■ **INSTRUCTION**:
Reproduce the lines unchanged, from the first line through the line containing "cinsel performansında önemli", including both.

■ **DATA IN THIS EXERCISE**:
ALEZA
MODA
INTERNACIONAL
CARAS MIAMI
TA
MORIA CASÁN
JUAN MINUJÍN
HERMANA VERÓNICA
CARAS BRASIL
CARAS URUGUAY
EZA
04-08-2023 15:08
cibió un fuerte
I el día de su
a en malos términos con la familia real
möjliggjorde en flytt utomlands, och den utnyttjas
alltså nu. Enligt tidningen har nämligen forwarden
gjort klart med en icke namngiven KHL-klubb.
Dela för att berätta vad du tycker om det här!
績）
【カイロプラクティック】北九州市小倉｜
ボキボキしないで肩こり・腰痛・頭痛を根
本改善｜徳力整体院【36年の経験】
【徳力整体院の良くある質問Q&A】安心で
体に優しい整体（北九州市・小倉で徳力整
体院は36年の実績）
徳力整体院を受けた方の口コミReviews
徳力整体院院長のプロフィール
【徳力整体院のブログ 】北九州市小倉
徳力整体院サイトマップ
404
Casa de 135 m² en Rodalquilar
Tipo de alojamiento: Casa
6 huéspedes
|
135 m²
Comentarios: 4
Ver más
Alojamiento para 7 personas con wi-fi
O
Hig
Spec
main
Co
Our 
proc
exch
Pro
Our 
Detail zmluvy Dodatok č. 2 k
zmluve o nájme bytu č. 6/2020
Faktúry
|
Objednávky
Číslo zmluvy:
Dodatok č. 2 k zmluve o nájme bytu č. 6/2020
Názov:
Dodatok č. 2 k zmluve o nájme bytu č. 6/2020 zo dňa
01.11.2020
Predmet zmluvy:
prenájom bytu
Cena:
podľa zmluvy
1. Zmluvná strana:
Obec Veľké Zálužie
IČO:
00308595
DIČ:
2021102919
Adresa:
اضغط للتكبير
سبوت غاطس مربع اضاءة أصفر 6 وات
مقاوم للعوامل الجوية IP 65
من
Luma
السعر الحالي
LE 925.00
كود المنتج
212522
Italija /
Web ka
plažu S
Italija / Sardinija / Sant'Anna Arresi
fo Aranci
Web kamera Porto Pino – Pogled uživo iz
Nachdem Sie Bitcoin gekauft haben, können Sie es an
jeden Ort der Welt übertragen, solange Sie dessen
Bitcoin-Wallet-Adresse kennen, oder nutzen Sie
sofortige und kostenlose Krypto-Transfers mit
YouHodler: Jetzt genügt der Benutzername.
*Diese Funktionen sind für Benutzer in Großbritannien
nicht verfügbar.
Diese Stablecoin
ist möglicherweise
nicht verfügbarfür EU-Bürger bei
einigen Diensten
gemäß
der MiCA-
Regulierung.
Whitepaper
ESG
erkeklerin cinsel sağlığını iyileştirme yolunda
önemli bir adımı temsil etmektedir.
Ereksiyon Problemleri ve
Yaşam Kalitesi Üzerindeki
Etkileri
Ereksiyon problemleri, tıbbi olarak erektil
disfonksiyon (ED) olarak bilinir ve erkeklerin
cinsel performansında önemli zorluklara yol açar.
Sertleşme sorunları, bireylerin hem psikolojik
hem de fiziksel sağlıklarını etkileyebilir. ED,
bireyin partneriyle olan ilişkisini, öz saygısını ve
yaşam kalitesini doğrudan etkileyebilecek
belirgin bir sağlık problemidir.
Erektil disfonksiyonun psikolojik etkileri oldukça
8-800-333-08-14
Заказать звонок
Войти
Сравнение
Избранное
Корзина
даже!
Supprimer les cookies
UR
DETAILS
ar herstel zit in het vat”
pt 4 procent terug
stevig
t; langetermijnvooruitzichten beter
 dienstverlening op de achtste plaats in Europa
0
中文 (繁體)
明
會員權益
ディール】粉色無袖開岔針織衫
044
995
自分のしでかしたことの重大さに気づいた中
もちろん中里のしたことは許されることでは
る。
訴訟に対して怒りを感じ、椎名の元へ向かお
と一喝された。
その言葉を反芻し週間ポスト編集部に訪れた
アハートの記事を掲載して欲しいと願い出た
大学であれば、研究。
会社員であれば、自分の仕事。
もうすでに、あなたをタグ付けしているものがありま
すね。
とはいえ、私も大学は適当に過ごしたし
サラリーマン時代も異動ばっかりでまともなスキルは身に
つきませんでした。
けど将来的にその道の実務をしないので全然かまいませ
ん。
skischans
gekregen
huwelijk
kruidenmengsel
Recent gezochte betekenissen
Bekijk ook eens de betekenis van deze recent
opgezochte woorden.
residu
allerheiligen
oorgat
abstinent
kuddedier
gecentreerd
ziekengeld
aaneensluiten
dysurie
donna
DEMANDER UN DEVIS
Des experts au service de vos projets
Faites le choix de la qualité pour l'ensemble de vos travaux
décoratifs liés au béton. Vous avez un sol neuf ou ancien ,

■ **ANSWER BOX**:
ALEZA
MODA
INTERNACIONAL
CARAS MIAMI
TA
MORIA CASÁN
JUAN MINUJÍN
HERMANA VERÓNICA
CARAS BRASIL
CARAS URUGUAY
EZA
04-08-2023 15:08
cibió un fuerte
I el día de su
a en malos términos con la familia real
möjliggjorde en flytt utomlands, och den utnyttjas
alltså nu. Enligt tidningen har nämligen forwarden
gjort klart med en icke namngiven KHL-klubb.
Dela för att berätta vad du tycker om det här!
績）
【カイロプラクティック】北九州市小倉｜
ボキボキしないで肩こり・腰痛・頭痛を根
本改善｜徳力整体院【36年の経験】
【徳力整体院の良くある質問Q&A】安心で
体に優しい整体（北九州市・小倉で徳力整
体院は36年の実績）
徳力整体院を受けた方の口コミReviews
徳力整体院院長のプロフィール
【徳力整体院のブログ 】北九州市小倉
徳力整体院サイトマップ
404
Casa de 135 m² en Rodalquilar
Tipo de alojamiento: Casa
6 huéspedes
|
135 m²
Comentarios: 4
Ver más
Alojamiento para 7 personas con wi-fi
O
Hig
Spec
main
Co
Our 
proc
exch
Pro
Our 
Detail zmluvy Dodatok č. 2 k
zmluve o nájme bytu č. 6/2020
Faktúry
|
Objednávky
Číslo zmluvy:
Dodatok č. 2 k zmluve o nájme bytu č. 6/2020
Názov:
Dodatok č. 2 k zmluve o nájme bytu č. 6/2020 zo dňa
01.11.2020
Predmet zmluvy:
prenájom bytu
Cena:
podľa zmluvy
1. Zmluvná strana:
Obec Veľké Zálužie
IČO:
00308595
DIČ:
2021102919
Adresa:
اضغط للتكبير
سبوت غاطس مربع اضاءة أصفر 6 وات
مقاوم للعوامل الجوية IP 65
من
Luma
السعر الحالي
LE 925.00
كود المنتج
212522
Italija /
Web ka
plažu S
Italija / Sardinija / Sant'Anna Arresi
fo Aranci
Web kamera Porto Pino – Pogled uživo iz
Nachdem Sie Bitcoin gekauft haben, können Sie es an
jeden Ort der Welt übertragen, solange Sie dessen
Bitcoin-Wallet-Adresse kennen, oder nutzen Sie
sofortige und kostenlose Krypto-Transfers mit
YouHodler: Jetzt genügt der Benutzername.
*Diese Funktionen sind für Benutzer in Großbritannien
nicht verfügbar.
Diese Stablecoin
ist möglicherweise
nicht verfügbarfür EU-Bürger bei
einigen Diensten
gemäß
der MiCA-
Regulierung.
Whitepaper
ESG
erkeklerin cinsel sağlığını iyileştirme yolunda
önemli bir adımı temsil etmektedir.
Ereksiyon Problemleri ve
Yaşam Kalitesi Üzerindeki
Etkileri
Ereksiyon problemleri, tıbbi olarak erektil
disfonksiyon (ED) olarak bilinir ve erkeklerin
cinsel performansında önemli zorluklara yol açar.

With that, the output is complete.